▶ WORK ITEM
Continue the text on wartime aircraft oxygen equipment from its last sentence.

▶ SOURCE EXTRACT
Combating Altitude Sickness with Oxygen Apparatus
To effectively combat high-altitude sickness, aircraft were equipped with advanced oxygen systems that provided pilots with a continuous flow of oxygen, ensuring optimal physiological function. This method proved to be the most comfortable and widely adopted option across all belligerent nations during the conflict.
Germany pioneered the study and implementation of rebreathing apparatuses with pressure-demand systems before World War I, recognizing the shortcomings of continuous flow systems, particularly for long balloon flights. However, the continuous flow method was a reasonable balance of comfort and efficiency, especially with an onboard regulator to adjust the oxygen mixture according to altitude. There was never the need or push to adapt pressure-demand systems for long-range missions. Conversely, the United States Army Air Forces (USAAF) opted for pressure-demand breathing systems.
The design of oxygen masks was as good as the secure seal around the face, enhancing both comfort and efficacy in oxygen delivery across various altitudes and atmospheric conditions.
Freezing and Anti-Freezing Oxygen Masks of the Luftwaffe
Flying in low altitudes, such as low sorties and transport missions, didn’t require the use of complicated masks. Where necessary, simple mouthpieces connected to an oxygen bottle were used. However, during high-altitude flights, the phenomenon of freezing can critically affect breathing equipment and oxygen mask hoses due to the extreme temperatures encountered. As pilots and crew members exhale, their breath introduces moisture into the mask and hoses. At high altitudes, where temperatures can plummet to well below freezing, this moisture can rapidly condense and freeze. The continuous flow of oxygen exacerbates this issue and causes ice to form on the interior surfaces and inside the hose. This ice buildup can obstruct the flow of oxygen, leading to potentially dangerous situations where the supply of breathable air is compromised.

▶ DATA EXCERPT
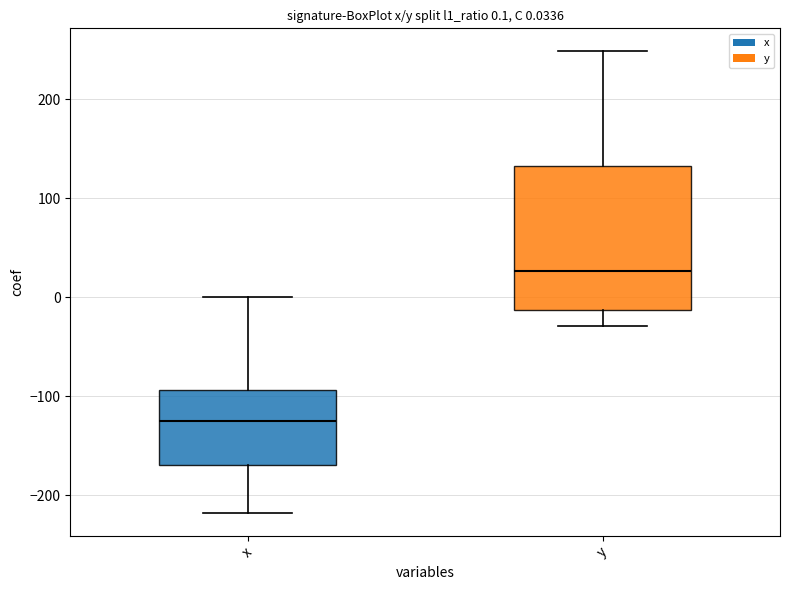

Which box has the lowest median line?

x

▶ OUTPUT OF THE EXERCISE
While the Luftwaffe experimented with electrically heated masks, this was never adopted. The way by which this problem was tackled was by having an exhaust valve.
Variants of Luftwaffe Oxygen Masks
The Luftwaffe developed various oxygen mask models throughout WWII, each with unique features tailored to different operational requirements. Some of the notable models include:
HM5 and HM15
The Hm5 and Hm15 masks were one of the earlier models used by the Luftwaffe, with only a size difference between them. It featured a simple design with a rubber mask that fits snugly over the nose and mouth, with ribs to the front. A chamois liner was attached that could be tucked inside the flying helmet to create a seal. The mask was connected to the oxygen supply via a flexible hose.
An expiratory valve beneath the face mask, at the top of the hose, was an earlier attempt at reducing the backflow of exhaled air into the hose. These masks were fixed with a 3-point attachment strap.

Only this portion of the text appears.